Mean Squared Error and Convexity
Given n training examples (x_i, y_i), the Mean Squared Error loss is J(w, b) = (1/n) Σ (wᵀx_i + b − y_i)². This is a convex quadratic function in (w, b), which means it has a unique global minimum. Convexity is extremely valuable: any local descent method that continues to decrease the loss must converge to the global optimum. Analytically, one can solve for (w, b) in closed form via the normal equations, but in high dimensions or when adding regularisation, gradient-based methods are more practical and extend naturally to neural networks.
Gradient Descent for Linear Regression
To minimise MSE via gradient descent we compute partial derivatives. Writing predictions as ŷ_i = wᵀx_i + b, the gradient with respect to w is ∂J/∂w = (2/n) Xᵀ(Xw + b1 − y), and the gradient for b is ∂J/∂b = (2/n) Σ (ŷ_i − y_i). The update rule is w ← w − α ∂J/∂w and b ← b − α ∂J/∂b, where α is the learning rate. Too large an α leads to divergence; too small slows convergence. In practice you diagnose bad choices of α by visualising the training loss over iterations.
Feature Scaling and Conditioning
If features have wildly different scales (e.g., income in thousands vs age in years), the loss surface becomes elongated and ill-conditioned. Gradient descent then 'zig-zags' and converges slowly.
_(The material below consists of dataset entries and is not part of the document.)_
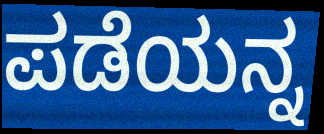
ಪಡೆಯನ್ನ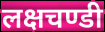
लक्षचण्डी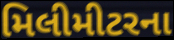
મિલીમીટરનાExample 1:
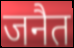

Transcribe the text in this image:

जनैत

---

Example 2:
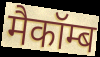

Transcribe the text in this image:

मैकॉम्ब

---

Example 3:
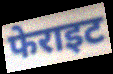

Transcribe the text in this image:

फेराइट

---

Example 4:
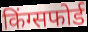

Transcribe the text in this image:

किंग्सफोर्ड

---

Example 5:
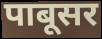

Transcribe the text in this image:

पाबूसरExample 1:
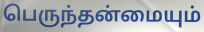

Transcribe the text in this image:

பெருந்தன்மையும்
Standardisation (z-scoring) each column of X to zero mean and unit variance makes the problem isotropic in parameter space, leading to more circular level sets and faster, more stable optimisation. Importantly, you must compute scaling parameters on the training set only and reuse them on validation and test sets to avoid data leakage.
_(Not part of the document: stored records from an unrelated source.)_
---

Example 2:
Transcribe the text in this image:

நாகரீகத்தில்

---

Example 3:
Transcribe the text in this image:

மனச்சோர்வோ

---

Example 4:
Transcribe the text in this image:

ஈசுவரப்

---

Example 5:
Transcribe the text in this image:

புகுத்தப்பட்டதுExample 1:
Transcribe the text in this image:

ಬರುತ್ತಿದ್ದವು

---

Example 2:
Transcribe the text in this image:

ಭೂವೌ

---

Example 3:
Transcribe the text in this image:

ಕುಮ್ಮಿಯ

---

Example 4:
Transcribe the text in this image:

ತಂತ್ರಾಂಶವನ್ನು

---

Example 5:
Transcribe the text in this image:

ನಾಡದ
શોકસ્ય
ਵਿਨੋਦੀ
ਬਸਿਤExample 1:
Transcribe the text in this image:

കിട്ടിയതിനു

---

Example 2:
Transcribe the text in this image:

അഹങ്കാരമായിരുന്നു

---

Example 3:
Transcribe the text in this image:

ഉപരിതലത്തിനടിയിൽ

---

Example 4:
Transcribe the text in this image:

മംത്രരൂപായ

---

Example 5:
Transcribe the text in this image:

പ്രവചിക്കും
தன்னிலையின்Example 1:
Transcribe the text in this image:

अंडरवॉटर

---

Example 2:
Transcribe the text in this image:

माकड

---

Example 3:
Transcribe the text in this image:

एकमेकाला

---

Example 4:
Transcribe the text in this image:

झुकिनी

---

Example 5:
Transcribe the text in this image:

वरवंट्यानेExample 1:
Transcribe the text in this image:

Bias–Variance and L2 Regularisation
Increasing model flexibility (more features, polynomial terms) reduces bias but increases variance: the model can fit training noise. L2 regularisation modifies the objective to J_reg(w, b) = J(w, b) + λ‖w‖²₂. This shrinks weights toward zero, effectively penalising overly complex solutions. Geometrically, the unconstrained optimum is projected onto a ball of radius depending on λ. As λ grows, variance decreases but bias increases. Cross-validation over a grid of λ values lets you trade these off empirically and pick the value that minimises validation error.
Examples
Gradient Descent on a Toy Dataset
Implement batch gradient descent for a 1D linear regression problem.
import numpy as np
# Synthetic data
x = np.linspace(0, 10, 100)
y_true = 3 * x + 5
noise = np.random.randn(*x.shape) * 2
y = y_true + noise
X = np.c_[x, np.ones_like(x)] # shape (100, 2)
w = np.zeros(2)
alpha = 1e-3
for _ in range(1000):
preds = X @ w
grad = 2 / len(X) * X.T @ (preds - y)
w -= alpha * grad
print("Learned weights:", w)Common Mistakes
Using unscaled features with gradient descent
Why: Leads to slow or unstable convergence because the loss surface is poorly conditioned.
Fix: Standardise features (subtract mean, divide by standard deviation) based on training data before optimisation.
Choosing λ for L2 regularisation by eye on training loss
Why: Regularisation trades training error for generalisation; training loss alone cannot tell you the best λ.
Fix: Use a validation set or cross-validation to select λ that minimises validation error.
Mini Exercises
1. Show that the MSE loss for linear regression is convex in (w, b). Sketch the argument.
2. Explain how increasing λ in Ridge regression affects the bias and variance of the estimator.